3. Какова роль пластически-изобразительного начала в лирике Гёте?
Предтекстовое задание
Прочтите статью А. В. Михайлова, обращая внимание на характеристику лирического творчества И. В. Гёте и трагедии «Фауст».
Гёте, поэзия, Фауст
Лишь у немногих поэтов складываются свои, совершенно личные отношения с Поэзией. К таким поэтам принадлежал Иоганн Вольфганг Гёте. Чем больше узнаешь его, тем больше понимаешь: не просто был он причастен к миру поэзии – это мир поэзии был заключен в нем, а он был его владыкой.
Гёте никогда не заботился о самовыражении – и он даже не хотел бы, чтобы в его созданиях отразилась личность именно поэта. Собственно говоря, ему хотелось быть человеком, который отражал бы в себе бытие – настолько полно и подробно, чтобы между человеком и бытием складывался разговор равных. Ради такого беспримерного диалога надо было стать поэтом, а тогда уже творить уверенно, властно, с достоинством. Человек, равняющийся с миром, с бытием, – и в поэзии не просто поэт, а творец, и потому, скорее, человек дела, а не слов, и, уж во всяком случае, не книжный человек. К слову на бумаге Гёте относился с пренебрежением. Да и поэзии ему всегда мало, в поэзии должна была отражаться общая мысль о мире. «Ведь я так высоко не ставлю слово, // Чтоб думать, что оно всему основа», – говорит Фауст у Гёте; так судил и сам Гёте – о слове поэтическом, писательском.

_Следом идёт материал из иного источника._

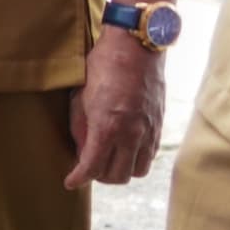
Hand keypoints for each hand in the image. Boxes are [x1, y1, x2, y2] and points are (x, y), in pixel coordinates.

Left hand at [62, 24, 166, 187]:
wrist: (136, 47)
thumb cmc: (102, 68)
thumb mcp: (80, 98)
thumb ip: (80, 130)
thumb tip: (81, 153)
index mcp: (107, 127)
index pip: (92, 168)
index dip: (78, 179)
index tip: (70, 182)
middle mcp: (131, 134)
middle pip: (117, 177)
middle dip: (99, 177)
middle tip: (88, 168)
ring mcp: (149, 131)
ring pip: (137, 171)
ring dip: (120, 171)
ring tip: (108, 160)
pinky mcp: (159, 125)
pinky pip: (150, 155)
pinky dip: (136, 159)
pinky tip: (124, 148)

Гёте властвовал над поэзией. Он гениально дерзко гнет язык. Юность Гёте совпала с периодом «Бури и натиска» в немецкой литературе (1770-е годы), когда молодые поэты бунтовали против норм и правил, предощущая возможность свободы от любого гнета и принуждения в самой жизни. Гёте тогда уже стал во главе литературы – так сложилось само собой. Ранний Гёте поэтически смел – однако зрелый и поздний несравненно смелее: отдельные пробы поэтического самовластия, утратив налет нарочитости, вошли в систему. Что бы ни делал Гёте с языком – все совершенно естественно. Язык преображается: придумываются новые слова и формы слов, значение обычных слов резко и тонко переакцентируется, не стиль, но сам язык окрашивается в особые тона, он весь – создание поэта; не только в высокопоэтической лирике, а в любом, самом случайном тексте ощутимо своеобразие языка, а за ним своеобразное осмысление мира.
Еще одно следствие такого обращения со словом и того же отношения к слову: Гёте не слишком беспокоили внутренние проблемы поэзии, техника стиха. Поэзия для него – это послушный (именно послушный общезначимой мысли) способ выражения. Неуместно копаться в ее деталях. Поэзия обязана быть естественным выражением мысли. Гёте любил, чтобы стих был «из одного куска» (как писал он в одном своем сонете). Заниматься метрическими тонкостями ему претило. Гётевский «Фауст» этому противоречит – по видимости; ведь «Фауст» – целая энциклопедия размеров и строфических форм: среди них встречаются триметры и тетраметры греческой трагедии, александрийский стих трагедии XVII века, немецкий народный стих, терцины, которыми Данте писал «Божественную Комедию», и еще много другого. Все редкое и хитрое Гёте умел делать – когда хотел. Но все это – на своем нужном месте, и всякий раз душа поэта должна была прийти во внутреннюю гармонию с избранной формой, до конца с нею слиться.